Miscarriage is a common complication of pregnancy. Mifepristone aids in care but faces regulatory hurdles due to its use.
Why is the most effective medication used in miscarriage care so difficult to get?

Article Summary –

Miscarriages are a significant complication of pregnancy, with 1 million out of 5 million pregnancies in the U.S. resulting in miscarriage, and the most effective drug for managing miscarriages, mifepristone, is heavily regulated due to its dual use in abortions. Despite its proven safety and efficacy when combined with misoprostol for treating miscarriages, access to mifepristone is restricted, as only certified healthcare providers can prescribe it, which can lead to substandard care and increased trauma for women like Megan Kling, who needed the drug for delivering a stillborn baby. The legal and regulatory status of mifepristone remains uncertain due to ongoing lawsuits and political intervention, highlighting the tensions between medical needs and political influences affecting healthcare access.


Miscarriage is a frequent pregnancy complication. Yale School of Medicine reports that in the U.S., 1 million of 5 million pregnancies end in miscarriage before 20 weeks. Since 2000, the FDA has heavily regulated mifepristone, a key drug for miscarriage treatment, also used in abortions.

Mifepristone, branded as Mifeprex, halts pregnancy by blocking progesterone, leading to uterine lining shedding. It pairs with misoprostol, which induces cramping and tissue expulsion. Although misoprostol alone can manage miscarriages, a 2018 study shows higher success with mifepristone.

Megan Kling from Taylor was surprised her doctor couldn’t prescribe mifepristone when her fetus lacked a heartbeat. The medication was essential to deliver her stillborn baby. Despite its safety record, only certified providers can prescribe mifepristone due to REMS regulations.
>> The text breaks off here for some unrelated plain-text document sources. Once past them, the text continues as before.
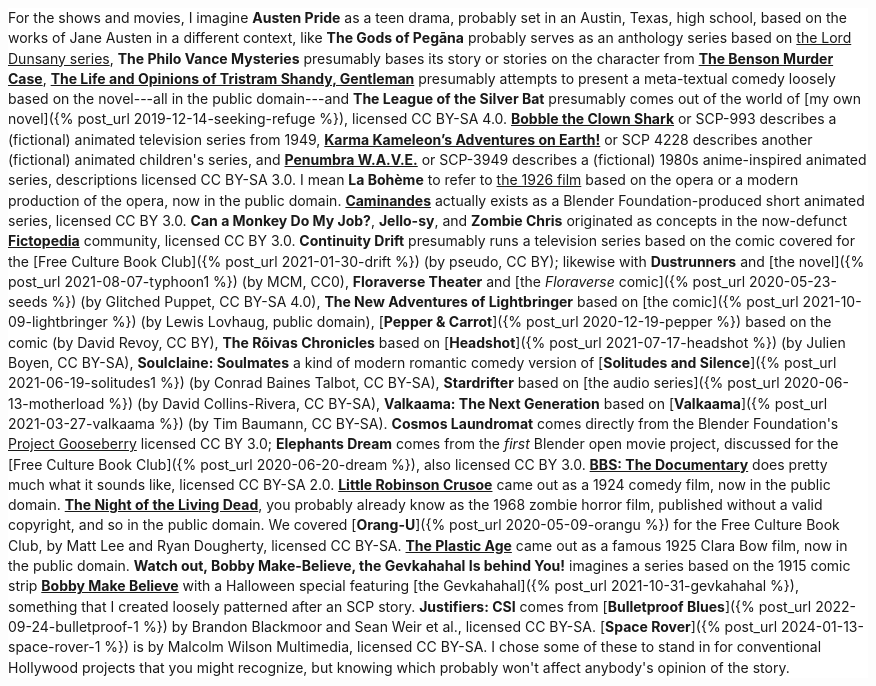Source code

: For the shows and movies, I imagine **Austen Pride** as a teen drama, probably set in an Austin, Texas, high school, based on the works of Jane Austen in a different context, like **The Gods of Pegāna** probably serves as an anthology series based on [the Lord Dunsany series](https://en.wikipedia.org/wiki/The_Gods_of_Peg%C4%81na), **The Philo Vance Mysteries** presumably bases its story or stories on the character from [**The Benson Murder Case**](https://en.wikipedia.org/wiki/The_Benson_Murder_Case), [**The Life and Opinions of Tristram Shandy, Gentleman**](https://en.wikipedia.org/wiki/The_Life_and_Opinions_of_Tristram_Shandy,_Gentleman) presumably attempts to present a meta-textual comedy loosely based on the novel---all in the public domain---and **The League of the Silver Bat** presumably comes out of the world of [my own novel]({% post_url 2019-12-14-seeking-refuge %}), licensed CC BY-SA 4.0.  [**Bobble the Clown Shark**](https://scp-wiki.wikidot.com/spc-993) or SCP-993 describes a (fictional) animated television series from 1949, [**Karma Kameleon’s Adventures on Earth!**](https://scp-wiki.wikidot.com/scp-4228) or SCP 4228 describes another (fictional) animated children's series, and [**Penumbra W.A.V.E.**](https://scp-wiki.wikidot.com/scp-3949) or SCP-3949 describes a (fictional) 1980s anime-inspired animated series, descriptions licensed CC BY-SA 3.0.  I mean **La Bohème** to refer to [the 1926 film](https://en.wikipedia.org/wiki/La_Boh%C3%A8me_%281926_film%29) based on the opera or a modern production of the opera, now in the public domain.  [**Caminandes**](http://www.caminandes.com/) actually exists as a Blender Foundation-produced short animated series, licensed CC BY 3.0.  **Can a Monkey Do My Job?**, **Jello-sy**, and **Zombie Chris** originated as concepts in the now-defunct [**Fictopedia**](https://web.archive.org/web/20140212150555/http://www.fictopedia.net/Main_Page) community, licensed CC BY 3.0.  **Continuity Drift** presumably runs a television series based on the comic covered for the [Free Culture Book Club]({% post_url 2021-01-30-drift %}) (by pseudo, CC BY); likewise with **Dustrunners** and [the novel]({% post_url 2021-08-07-typhoon1 %}) (by MCM, CC0), **Floraverse Theater** and [the *Floraverse* comic]({% post_url 2020-05-23-seeds %}) (by Glitched Puppet, CC BY-SA 4.0), **The New Adventures of Lightbringer** based on [the comic]({% post_url 2021-10-09-lightbringer %}) (by Lewis Lovhaug, public domain), [**Pepper & Carrot**]({% post_url 2020-12-19-pepper %}) based on the comic (by David Revoy, CC BY), **The Rõivas Chronicles** based on [**Headshot**]({% post_url 2021-07-17-headshot %}) (by Julien Boyen, CC BY-SA), **Soulclaine:  Soulmates** a kind of modern romantic comedy version of [**Solitudes and Silence**]({% post_url 2021-06-19-solitudes1 %}) (by Conrad Baines Talbot, CC BY-SA), **Stardrifter** based on [the audio series]({% post_url 2020-06-13-motherload %}) (by David Collins-Rivera, CC BY-SA), **Valkaama:  The Next Generation** based on [**Valkaama**]({% post_url 2021-03-27-valkaama %}) (by Tim Baumann, CC BY-SA).  **Cosmos Laundromat** comes directly from the Blender Foundation's [Project Gooseberry](https://gooseberry.blender.org/) licensed CC BY 3.0; **Elephants Dream** comes from the *first* Blender open movie project, discussed for the [Free Culture Book Club]({% post_url 2020-06-20-dream %}), also licensed CC BY 3.0.  [**BBS:  The Documentary**](http://www.bbsdocumentary.com/) does pretty much what it sounds like, licensed CC BY-SA 2.0.  [**Little Robinson Crusoe**](https://en.wikipedia.org/wiki/Little_Robinson_Crusoe) came out as a 1924 comedy film, now in the public domain.  [**The Night of the Living Dead**](https://en.wikipedia.org/wiki/Night_of_the_Living_Dead), you probably already know as the 1968 zombie horror film, published without a valid copyright, and so in the public domain.  We covered [**Orang-U**]({% post_url 2020-05-09-orangu %}) for the Free Culture Book Club, by Matt Lee and Ryan Dougherty, licensed CC BY-SA.  [**The Plastic Age**](https://en.wikipedia.org/wiki/The_Plastic_Age_%28film%29) came out as a famous 1925 Clara Bow film, now in the public domain.  **Watch out, Bobby Make-Believe, the Gevkahahal Is behind You!** imagines a series based on the 1915 comic strip [**Bobby Make Believe**](https://www.barnaclepress.com/comic/Bobby%20Make-Believe/) with a Halloween special featuring [the Gevkahahal]({% post_url 2021-10-31-gevkahahal %}), something that I created loosely patterned after an SCP story.  **Justifiers:  CSI** comes from [**Bulletproof Blues**]({% post_url 2022-09-24-bulletproof-1 %}) by Brandon Blackmoor and Sean Weir et al., licensed CC BY-SA.  [**Space Rover**]({% post_url 2024-01-13-space-rover-1 %}) is by Malcolm Wilson Multimedia, licensed CC BY-SA.  I chose some of these to stand in for conventional Hollywood projects that you might recognize, but knowing which probably won't affect anybody's opinion of the story.
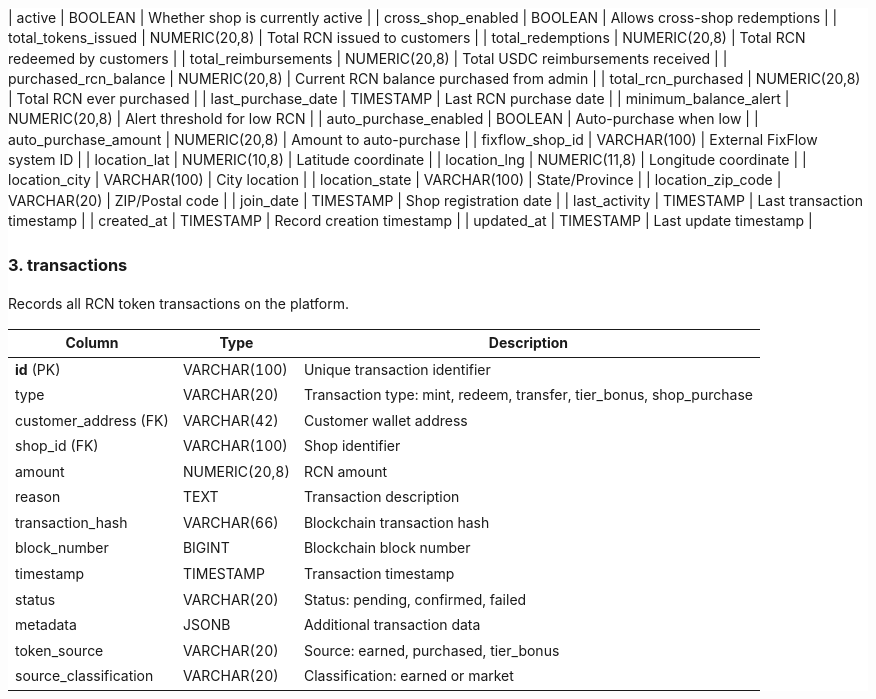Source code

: | active | BOOLEAN | Whether shop is currently active |
| cross_shop_enabled | BOOLEAN | Allows cross-shop redemptions |
| total_tokens_issued | NUMERIC(20,8) | Total RCN issued to customers |
| total_redemptions | NUMERIC(20,8) | Total RCN redeemed by customers |
| total_reimbursements | NUMERIC(20,8) | Total USDC reimbursements received |
| purchased_rcn_balance | NUMERIC(20,8) | Current RCN balance purchased from admin |
| total_rcn_purchased | NUMERIC(20,8) | Total RCN ever purchased |
| last_purchase_date | TIMESTAMP | Last RCN purchase date |
| minimum_balance_alert | NUMERIC(20,8) | Alert threshold for low RCN |
| auto_purchase_enabled | BOOLEAN | Auto-purchase when low |
| auto_purchase_amount | NUMERIC(20,8) | Amount to auto-purchase |
| fixflow_shop_id | VARCHAR(100) | External FixFlow system ID |
| location_lat | NUMERIC(10,8) | Latitude coordinate |
| location_lng | NUMERIC(11,8) | Longitude coordinate |
| location_city | VARCHAR(100) | City location |
| location_state | VARCHAR(100) | State/Province |
| location_zip_code | VARCHAR(20) | ZIP/Postal code |
| join_date | TIMESTAMP | Shop registration date |
| last_activity | TIMESTAMP | Last transaction timestamp |
| created_at | TIMESTAMP | Record creation timestamp |
| updated_at | TIMESTAMP | Last update timestamp |

### 3. **transactions**
Records all RCN token transactions on the platform.

| Column | Type | Description |
|--------|------|-------------|
| **id** (PK) | VARCHAR(100) | Unique transaction identifier |
| type | VARCHAR(20) | Transaction type: mint, redeem, transfer, tier_bonus, shop_purchase |
| customer_address (FK) | VARCHAR(42) | Customer wallet address |
| shop_id (FK) | VARCHAR(100) | Shop identifier |
| amount | NUMERIC(20,8) | RCN amount |
| reason | TEXT | Transaction description |
| transaction_hash | VARCHAR(66) | Blockchain transaction hash |
| block_number | BIGINT | Blockchain block number |
| timestamp | TIMESTAMP | Transaction timestamp |
| status | VARCHAR(20) | Status: pending, confirmed, failed |
| metadata | JSONB | Additional transaction data |
| token_source | VARCHAR(20) | Source: earned, purchased, tier_bonus |
| source_classification | VARCHAR(20) | Classification: earned or market |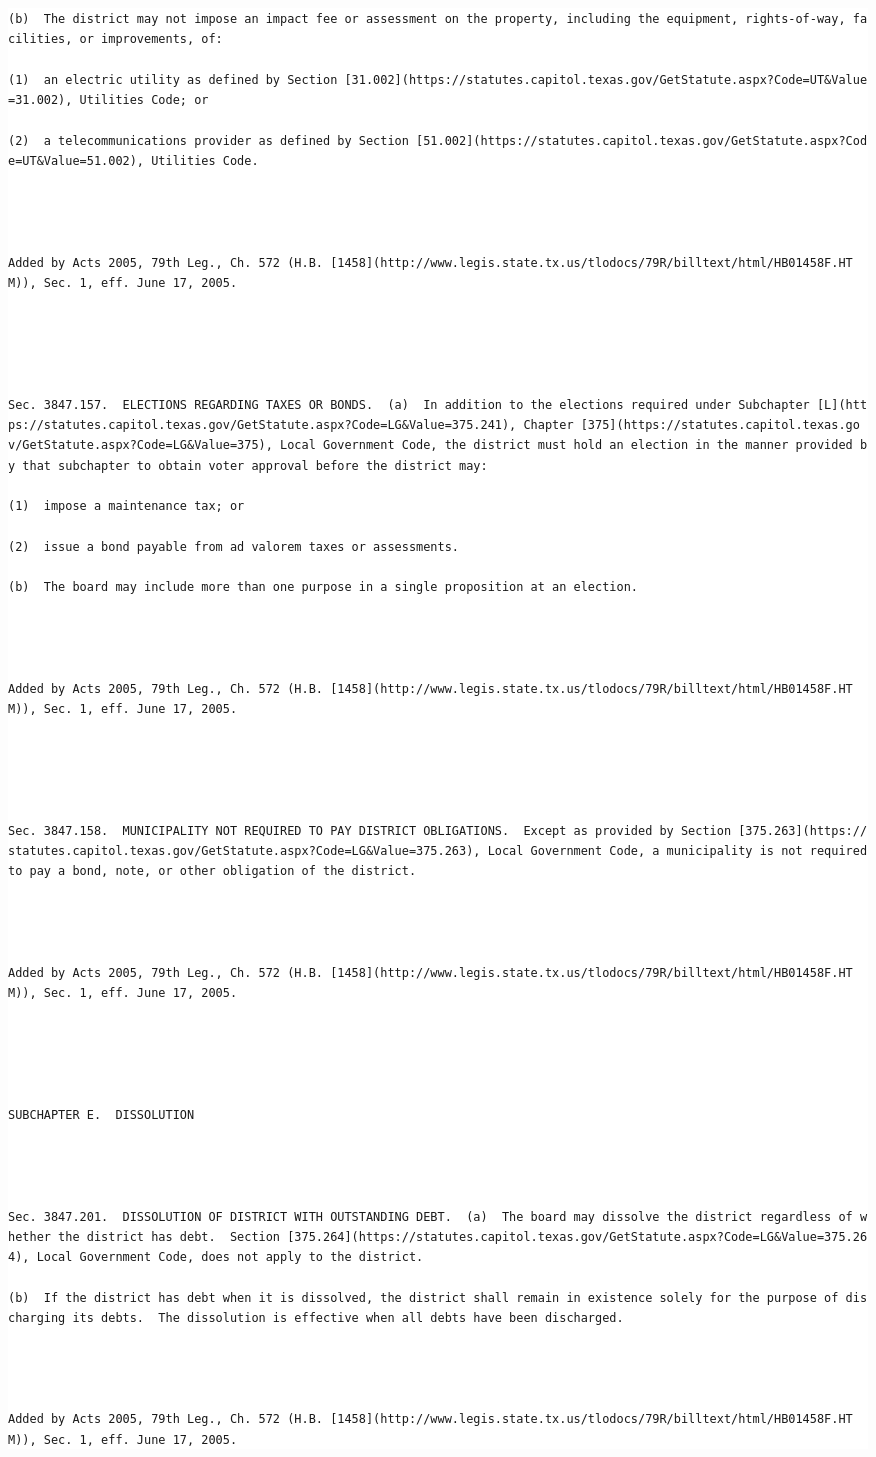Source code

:     (b)  The district may not impose an impact fee or assessment on the property, including the equipment, rights-of-way, facilities, or improvements, of:
    
    (1)  an electric utility as defined by Section [31.002](https://statutes.capitol.texas.gov/GetStatute.aspx?Code=UT&Value=31.002), Utilities Code; or
    
    (2)  a telecommunications provider as defined by Section [51.002](https://statutes.capitol.texas.gov/GetStatute.aspx?Code=UT&Value=51.002), Utilities Code.
    
    
    
    
    Added by Acts 2005, 79th Leg., Ch. 572 (H.B. [1458](http://www.legis.state.tx.us/tlodocs/79R/billtext/html/HB01458F.HTM)), Sec. 1, eff. June 17, 2005.
    
    
    
    
    
    Sec. 3847.157.  ELECTIONS REGARDING TAXES OR BONDS.  (a)  In addition to the elections required under Subchapter [L](https://statutes.capitol.texas.gov/GetStatute.aspx?Code=LG&Value=375.241), Chapter [375](https://statutes.capitol.texas.gov/GetStatute.aspx?Code=LG&Value=375), Local Government Code, the district must hold an election in the manner provided by that subchapter to obtain voter approval before the district may:
    
    (1)  impose a maintenance tax; or
    
    (2)  issue a bond payable from ad valorem taxes or assessments.
    
    (b)  The board may include more than one purpose in a single proposition at an election.
    
    
    
    
    Added by Acts 2005, 79th Leg., Ch. 572 (H.B. [1458](http://www.legis.state.tx.us/tlodocs/79R/billtext/html/HB01458F.HTM)), Sec. 1, eff. June 17, 2005.
    
    
    
    
    
    Sec. 3847.158.  MUNICIPALITY NOT REQUIRED TO PAY DISTRICT OBLIGATIONS.  Except as provided by Section [375.263](https://statutes.capitol.texas.gov/GetStatute.aspx?Code=LG&Value=375.263), Local Government Code, a municipality is not required to pay a bond, note, or other obligation of the district.
    
    
    
    
    Added by Acts 2005, 79th Leg., Ch. 572 (H.B. [1458](http://www.legis.state.tx.us/tlodocs/79R/billtext/html/HB01458F.HTM)), Sec. 1, eff. June 17, 2005.
    
    
    
    
    
    SUBCHAPTER E.  DISSOLUTION
    
      
    
    
    Sec. 3847.201.  DISSOLUTION OF DISTRICT WITH OUTSTANDING DEBT.  (a)  The board may dissolve the district regardless of whether the district has debt.  Section [375.264](https://statutes.capitol.texas.gov/GetStatute.aspx?Code=LG&Value=375.264), Local Government Code, does not apply to the district.
    
    (b)  If the district has debt when it is dissolved, the district shall remain in existence solely for the purpose of discharging its debts.  The dissolution is effective when all debts have been discharged.
    
    
    
    
    Added by Acts 2005, 79th Leg., Ch. 572 (H.B. [1458](http://www.legis.state.tx.us/tlodocs/79R/billtext/html/HB01458F.HTM)), Sec. 1, eff. June 17, 2005.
Certified prescribers or pharmacies must supervise dispensing. Kling’s doctor wasn’t certified, forcing her to use only misoprostol, increasing complication risks like incomplete expulsion, infection, or requiring surgical intervention. Kling avoided complications but criticizes the care standard as politically influenced and substandard.

A U.S. Supreme Court decision maintained mifepristone access, but its status is unclear. In January, U.S. District Court Judge Matthew Kacsmaryk allowed a lawsuit by Idaho, Missouri, and Kansas against the FDA to proceed, seeking approval rescission or access restrictions.

During a February Senate Committee hearing, Robert F. Kennedy Jr. said Trump tasked him to study mifepristone’s safety and pledged to implement Trump’s policies, whatever they may be.